Когда эти малограмотные, бледные духом дети исторического подземелья, выйдя на свет, начали корявым языком излагать свои жалобы на жизнь, их поддержали старшие товарищи в «толстых» журналах. «Вот он, голос беды народной!» – ликовали они по-редакторски деловито. Произнеся свои первые «абырвалги» и заручившись поддержкой, дети начали теоретизировать. Картой, бьющей все претензии к их убогому языку, была выбрана борьба честного аскета реализма с жирным мошенником постмодерном. Они провозгласили себя теми грубыми варварами, которые вернут литературу к первооснове. Не найдя у себя таланта, они объявили талант украшательством. Так во время строительства хрущёвок сталинский ампир был обвинён в архитектурных излишествах.

У варваров должна быть пассионарность, но страсть противна вялой природе наших «новых». Они ошиблись и в направлении возврата. Первооснова литературы – не информация, переданная поставленными друг за другом абы какими словами (как и первооснова архитектуры – не каменная коробка). Литература начинается там, где возникает синтаксическое излишество, когда слова соседствуют не так, как они соседствуют в домовой книге.

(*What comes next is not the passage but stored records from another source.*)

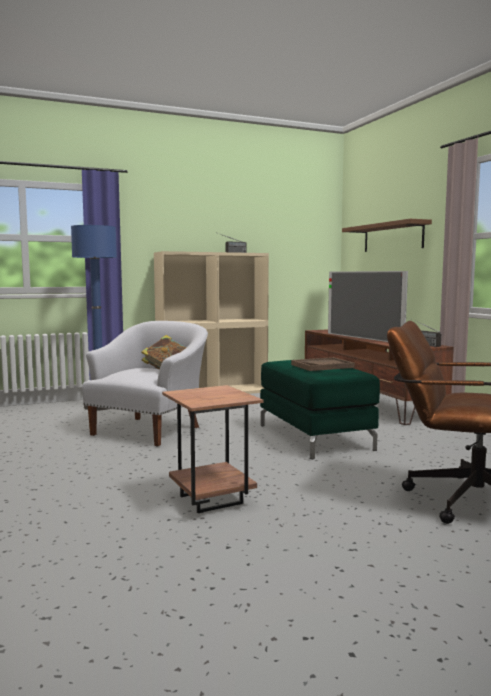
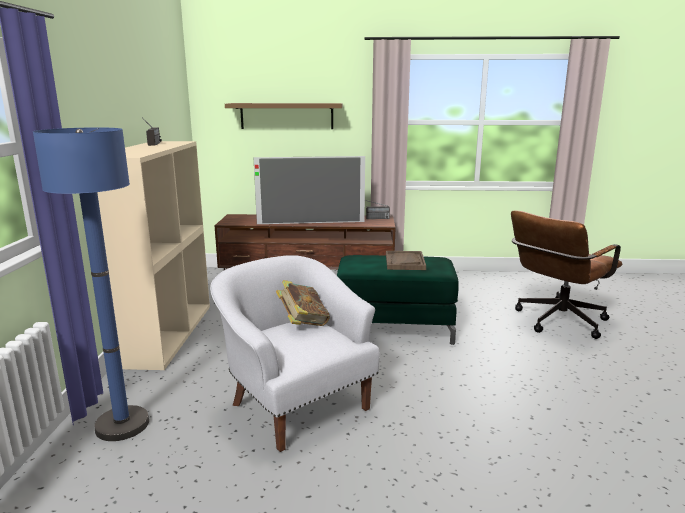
camera: 65 degrees left, 10 degrees up
(210, 501) = (543, 411): brown side table -> none

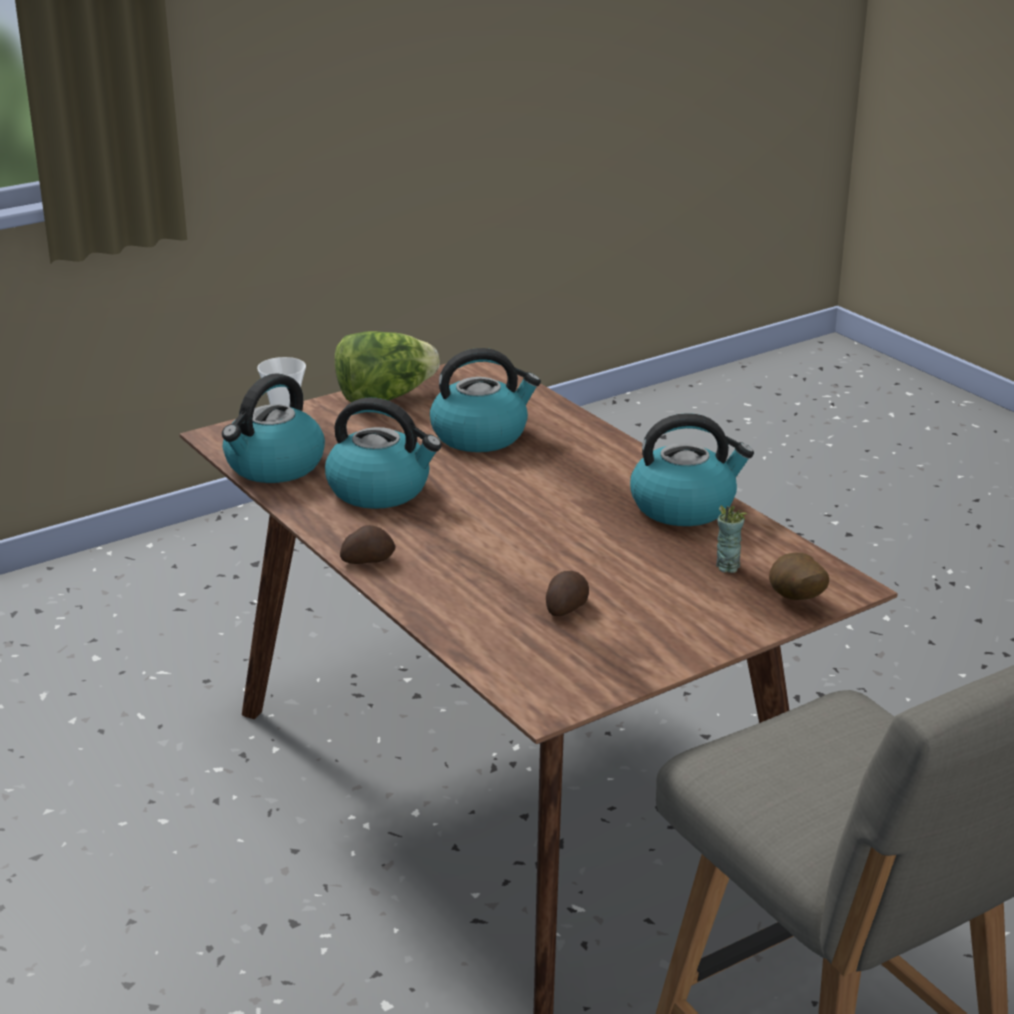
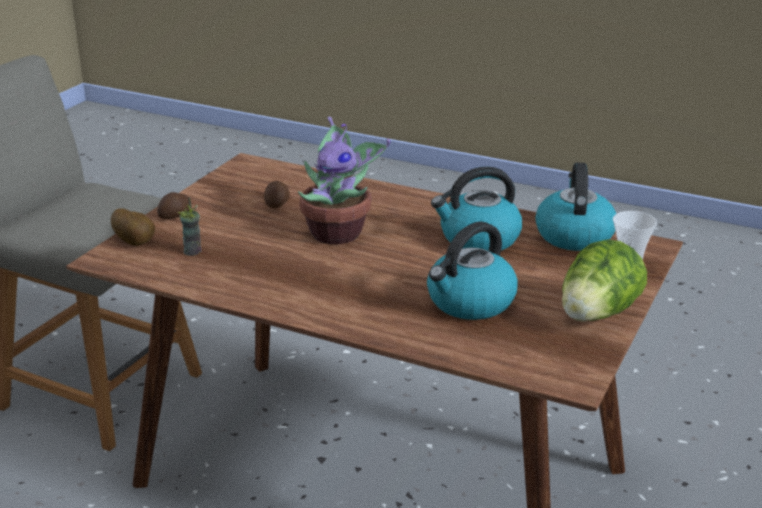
camera: 150 degrees right, 0 degrees up
(367, 559) = (423, 198): potato -> potato (176, 216)
(528, 541) = (339, 233): none -> potted plant
(684, 506) = (252, 286): kettle -> none

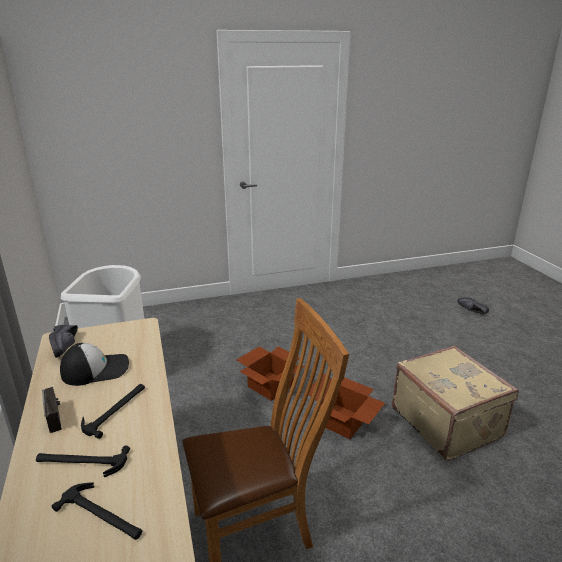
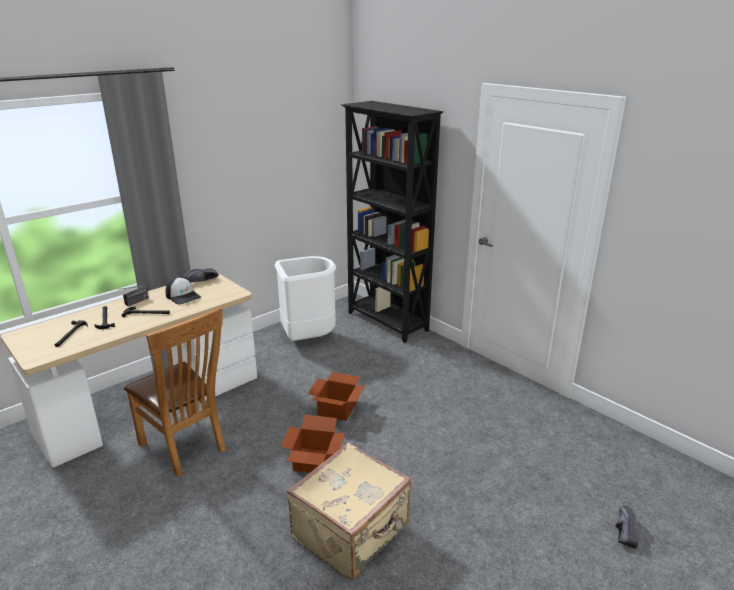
camera: 65 degrees right, 0 degrees up
(150, 316) = (387, 322): none -> black bookcase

«Новые реалисты» отринули виртуозность языка, выбрали в качестве своего инструмента не скрипку и даже не барабаны – способностей не хватило, – а консервные банки и кастрюли с палками. И барабанят уже десяток лет.

Как ни странно, их подняли на щит как либералы, так и почвенники. Первым хорошо, что новореалисты социальные пессимисты, в их текстах мир этого десятилетия мрачен. Вторые «узнают брата Колю» и своих не выдадут.

Так называемый новый реализм в своих «высших» (а фактически низших) проявлениях вообще не имеет отношения к литературе. Если бы они были не писателями, а портными, то шили бы не платья, не пальто, не костюмы, а робы, да ещё из гнилого сукна.

Но толерантность для того и придумана, чтобы не называть плохое плохим. И вот уже те, кто, казалось бы, многое понимает в литературе, говорят, что это крепко, сурово, что это само по себе стиль. Заняли, говорят, свою нишу.

У «новых реалистов» есть свои критики – их ровесники, такие же дети подземелья, считающие, что о плохой жизни надо писать плохо.

Правда, эти «новые критики» лукавы. Они знают, что такое литература, они же читали и читают всё, что накоплено человечеством. Но они не хотят заниматься сложной оценкой формы. Они уютно рассуждают о содержании (десятки рецензий на один и тот же роман наполовину состоят из его пересказа), восхищаясь, как остро поставил писатель вопрос, а поставить вопрос, говорят они, это больше, чем на него ответить. И пусть коряво, говорят они, зато правда. Хватит с нас вашего постмодерна!